Dans le cadre d’une conférence organisée par le Mouvement d’éducation et de défense des actionnaires (MÉDAC), Deneault a présenté les paradis fiscaux et les législations de complaisance dans lesquels circulent des dizaines de milliards de dollars comme étant responsables des mesures d’austérité « mesquines » qui sont imposées par plusieurs États dans le monde, dont le Québec. Ils seraient aussi responsables de la diminution continue de l’imposition du capital par des États en concurrence pour conserver les impôts qui sont encore à leur portée.

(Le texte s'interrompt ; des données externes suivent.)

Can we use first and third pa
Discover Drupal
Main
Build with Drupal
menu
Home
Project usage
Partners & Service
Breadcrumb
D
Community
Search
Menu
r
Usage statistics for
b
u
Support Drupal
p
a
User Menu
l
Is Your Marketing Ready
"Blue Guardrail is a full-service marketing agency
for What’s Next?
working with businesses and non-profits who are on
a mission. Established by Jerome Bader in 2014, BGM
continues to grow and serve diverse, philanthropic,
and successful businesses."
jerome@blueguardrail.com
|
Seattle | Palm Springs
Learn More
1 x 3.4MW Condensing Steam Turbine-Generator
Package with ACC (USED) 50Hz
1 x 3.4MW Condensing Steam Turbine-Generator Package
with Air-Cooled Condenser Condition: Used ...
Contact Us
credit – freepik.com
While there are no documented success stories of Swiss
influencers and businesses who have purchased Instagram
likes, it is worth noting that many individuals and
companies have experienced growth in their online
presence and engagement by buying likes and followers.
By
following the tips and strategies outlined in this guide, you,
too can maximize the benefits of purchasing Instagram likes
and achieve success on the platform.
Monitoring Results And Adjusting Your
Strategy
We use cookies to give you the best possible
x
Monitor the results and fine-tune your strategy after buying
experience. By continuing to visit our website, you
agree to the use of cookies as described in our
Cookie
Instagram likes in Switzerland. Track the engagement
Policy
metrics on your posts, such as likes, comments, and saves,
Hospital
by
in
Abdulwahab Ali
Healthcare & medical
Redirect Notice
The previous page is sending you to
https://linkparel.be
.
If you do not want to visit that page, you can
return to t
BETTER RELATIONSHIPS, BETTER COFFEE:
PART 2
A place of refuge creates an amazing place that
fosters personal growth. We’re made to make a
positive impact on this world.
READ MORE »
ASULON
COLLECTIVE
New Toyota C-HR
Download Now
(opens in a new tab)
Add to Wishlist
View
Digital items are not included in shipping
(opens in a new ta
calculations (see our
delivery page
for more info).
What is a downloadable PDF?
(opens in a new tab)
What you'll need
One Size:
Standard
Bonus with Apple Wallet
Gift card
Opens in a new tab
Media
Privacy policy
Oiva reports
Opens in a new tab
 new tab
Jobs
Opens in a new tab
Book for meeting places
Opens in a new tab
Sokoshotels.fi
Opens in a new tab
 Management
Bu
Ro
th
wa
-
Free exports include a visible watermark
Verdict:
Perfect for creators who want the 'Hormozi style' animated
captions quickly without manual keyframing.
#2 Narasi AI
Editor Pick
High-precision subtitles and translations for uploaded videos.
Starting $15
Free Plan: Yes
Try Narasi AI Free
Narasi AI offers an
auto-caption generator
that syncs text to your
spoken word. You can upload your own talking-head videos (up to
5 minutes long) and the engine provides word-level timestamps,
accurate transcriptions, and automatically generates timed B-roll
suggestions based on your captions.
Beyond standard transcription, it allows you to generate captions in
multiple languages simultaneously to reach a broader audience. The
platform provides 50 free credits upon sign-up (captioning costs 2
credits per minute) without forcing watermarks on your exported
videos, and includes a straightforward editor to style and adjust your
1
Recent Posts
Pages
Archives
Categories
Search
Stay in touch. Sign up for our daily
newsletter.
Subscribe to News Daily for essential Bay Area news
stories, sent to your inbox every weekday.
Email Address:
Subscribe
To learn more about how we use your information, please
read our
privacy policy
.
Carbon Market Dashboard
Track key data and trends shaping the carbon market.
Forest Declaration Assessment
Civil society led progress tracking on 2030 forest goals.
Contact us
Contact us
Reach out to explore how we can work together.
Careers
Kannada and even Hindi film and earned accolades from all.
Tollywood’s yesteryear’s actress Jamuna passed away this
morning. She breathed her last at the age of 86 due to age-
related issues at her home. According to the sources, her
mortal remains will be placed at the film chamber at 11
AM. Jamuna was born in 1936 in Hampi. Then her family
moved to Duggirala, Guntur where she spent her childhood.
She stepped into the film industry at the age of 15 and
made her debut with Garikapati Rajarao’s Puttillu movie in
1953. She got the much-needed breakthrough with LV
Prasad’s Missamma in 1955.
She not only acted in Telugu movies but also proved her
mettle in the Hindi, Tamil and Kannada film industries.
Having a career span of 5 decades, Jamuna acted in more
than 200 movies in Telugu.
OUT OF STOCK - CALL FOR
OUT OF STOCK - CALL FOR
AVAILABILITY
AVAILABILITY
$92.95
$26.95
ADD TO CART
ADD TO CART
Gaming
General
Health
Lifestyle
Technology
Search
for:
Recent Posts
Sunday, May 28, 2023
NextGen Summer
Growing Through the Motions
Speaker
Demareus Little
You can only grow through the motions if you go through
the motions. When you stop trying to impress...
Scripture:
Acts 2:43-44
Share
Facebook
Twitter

Les mesures d’austérité évoquées par Deneault comprennent la tarification de services publics au détriment des moins nantis et de la classe moyenne, par exemple avec des taxes santé, une dégradation des systèmes d’éducation publics, des soins de santé publics, des infrastructures de transport publiques, ainsi que des conditions de travail des employés de tous les secteurs.

Deneault a par exemple expliqué un procédé de fausses factures qui serait utilisé par des multinationales morcelées pour prétendre aux agences de revenus devoir payer des factures de leurs filiales, par exemple aux Bermudes, ce qui leur permet de réduire leur revenu imposable. Ainsi, une multinationale pétrolière comme Total pourrait prétendre ne pas faire de revenus imposables.

Le docteur en philosophie et enseignant en sciences politiques a raconté en partie l’histoire de la création de petits États des caraïbes, avec la collaboration de banques canadiennes coloniales au service de l’empire britannique, pour qu’ils deviennent des partenaires légaux sur mesure au service d’une délocalisation légale d’actifs et de revenus imposables de grandes entreprises et de nantis désormais enseignée dans des HEC financés par l’État.

Le Canada serait d’ailleurs lui-même la boutique fiscale préférée des sociétés minières de la planète. Selon Alain Deneault, une société minière de la planète serait canadienne trois fois sur quatre.

Solutions potentielles et blocages systémiques

Les solutions potentielles identifiées par Deneault incluent l’éducation populaire et une volonté sincère encore inexistante des dirigeants à utiliser les moyens constitutionnels existants d’être « souverain » sur le plan fiscal. Cependant, il doute de la possibilité à court terme de la deuxième solution, puisqu’il considère la plupart des hauts dirigeants politiques comme étant des parties prenantes d’un système oligarchique qui se neutralisent elles-mêmes en votant des traités et des lois complaisants qui exposent les États à des poursuites s’ils interviennent en défaveur des volontés des multinationales.

Alain Deneault juge que les multinationales ont quant à elles la souveraineté d’apparaître où elles se font offrir des avantages et de disparaître d’où elles se font exiger des contraintes sur le plan fiscal. Pour contrer la souveraineté des multinationales et des paradis fiscaux sur le plan fiscal, il propose d’imposer les multinationales sur la base de leurs revenus mondiaux consolidés et du pourcentage de leur activité réelle réalisée sur le territoire.

De plus, l’auteur ajoute qu’il existerait présentement dans le monde une conjoncture favorable, « du centre-droit à l’extrême-gauche », pour corriger ce rapport de force, par exemple au niveau du secret bancaire et de la neutralisation de lois fiscales nationales redistributives, ainsi que pour prendre des décisions politiques souveraines contre les paradis fiscaux, les législations de complaisance et les pressions d’actionnaires envers un maximum de rendement indifférent à ses propres coûts et conséquences.

Ainsi, à son avis, la question pour les États et leurs citoyens n’est plus de se demander « comment agir seul? », mais plutôt de se demander « pourquoi être le(s) seul(s) à ne pas agir? ».